> DESCRIPTION OF THE TASK:
Pick out every line of the records below that contains the word "True", and copy each one in full. Case counts.

> Entries drawn from a collection:
►
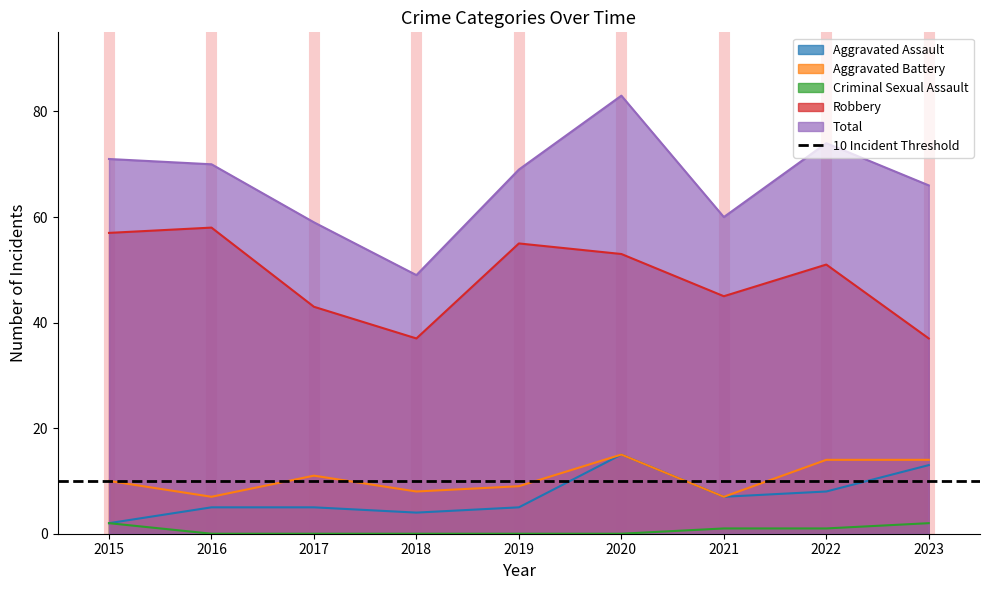

Which label corresponds to the largest value in the chart?

2020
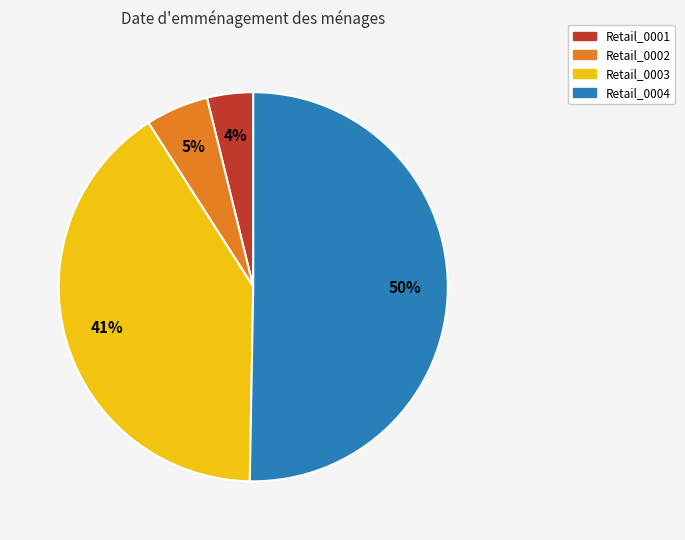

Combined, do Retail_0002 and Retail_0004 account for over 50%?

Yes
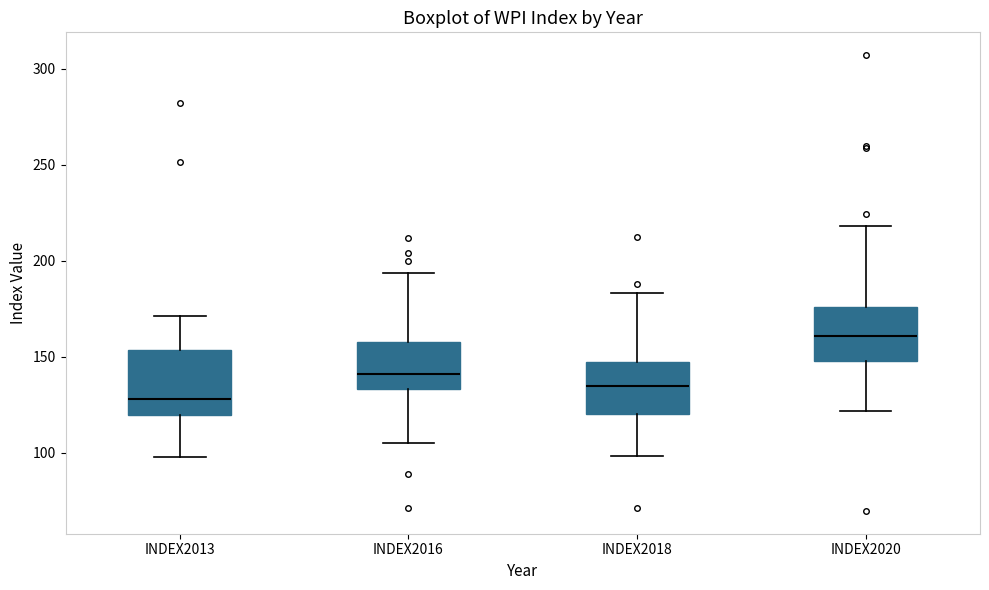

Reading left to right, transcribe this box plot: for each box, give where its median line is, the range the box spans, and where its two whiskers end, as read against the y-axis. The values are not printed on the chart, so give them approximately, as read against the axis.

INDEX2013: median 130, box 120 to 155, whiskers 100 to 170
INDEX2016: median 140, box 135 to 160, whiskers 105 to 195
INDEX2018: median 135, box 120 to 145, whiskers 100 to 185
INDEX2020: median 160, box 150 to 175, whiskers 120 to 220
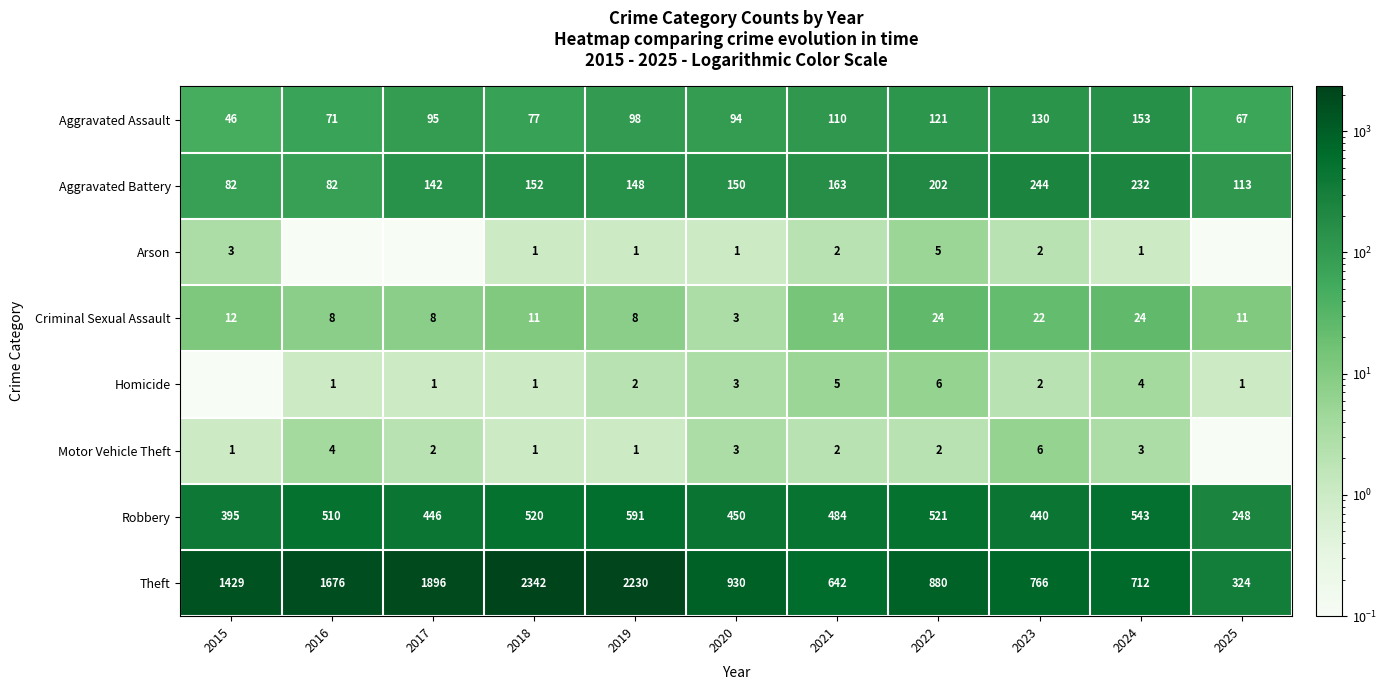

What value does the Aggravated Assault series have at 2015?

46.0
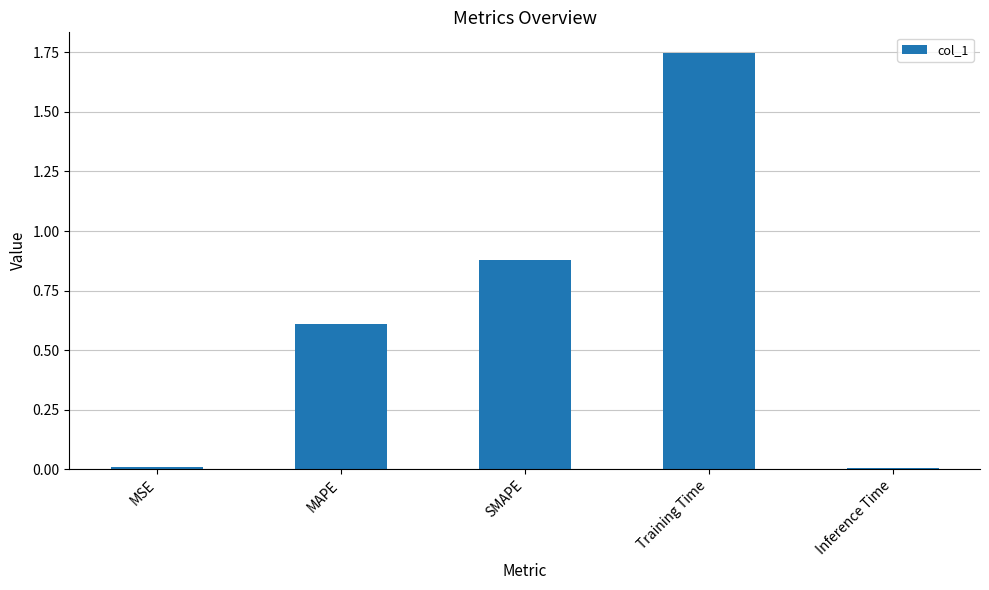

True or false: the data shows 0.0 at MSE.

True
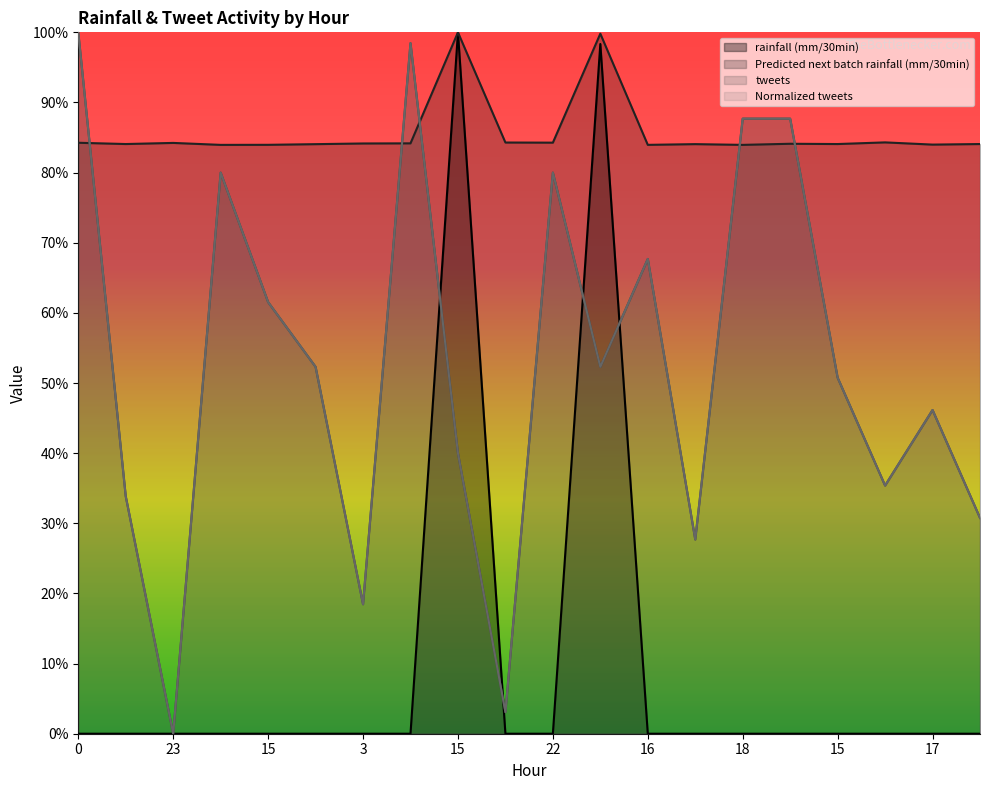

What is the difference between the maximum and minimum values in the Normalized tweets series?

1.0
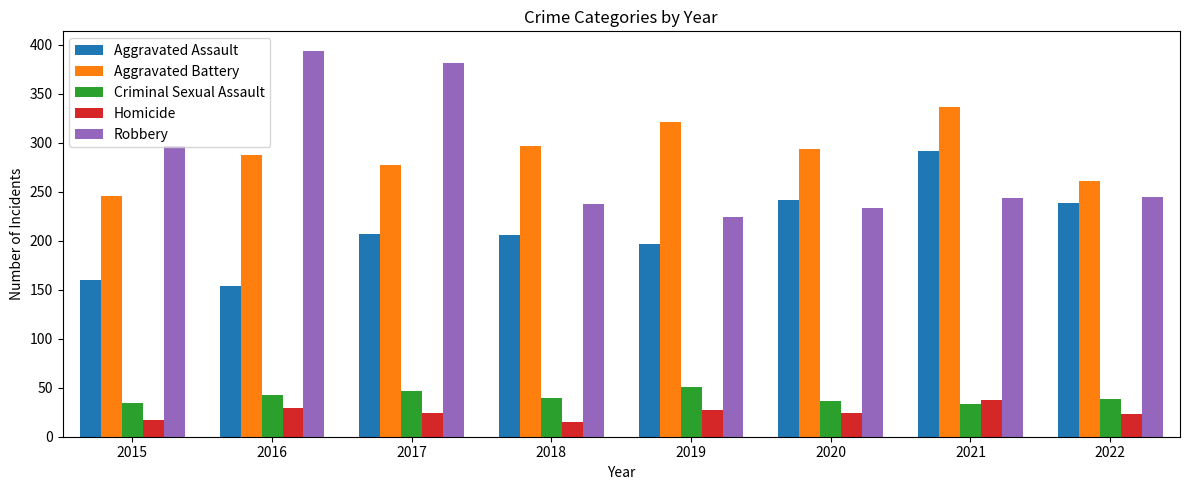

Rank the series at 2019 from lowest to highest value.

Homicide, Criminal Sexual Assault, Aggravated Assault, Robbery, Aggravated Battery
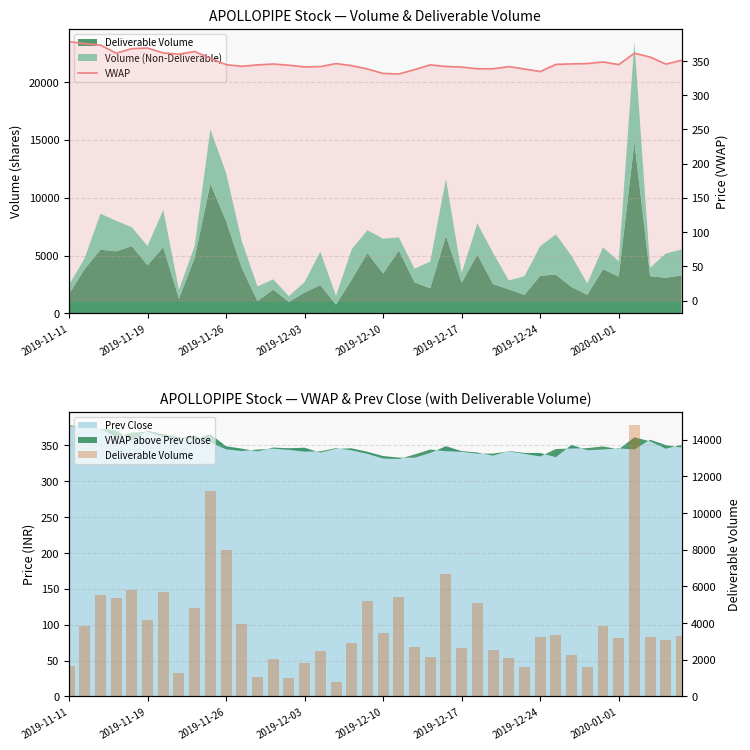

What is the total value across all series at 2019-12-03?

2146.4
◄
> EXERCISE OUTPUT:
True or false: the data shows 0.0 at MSE.
True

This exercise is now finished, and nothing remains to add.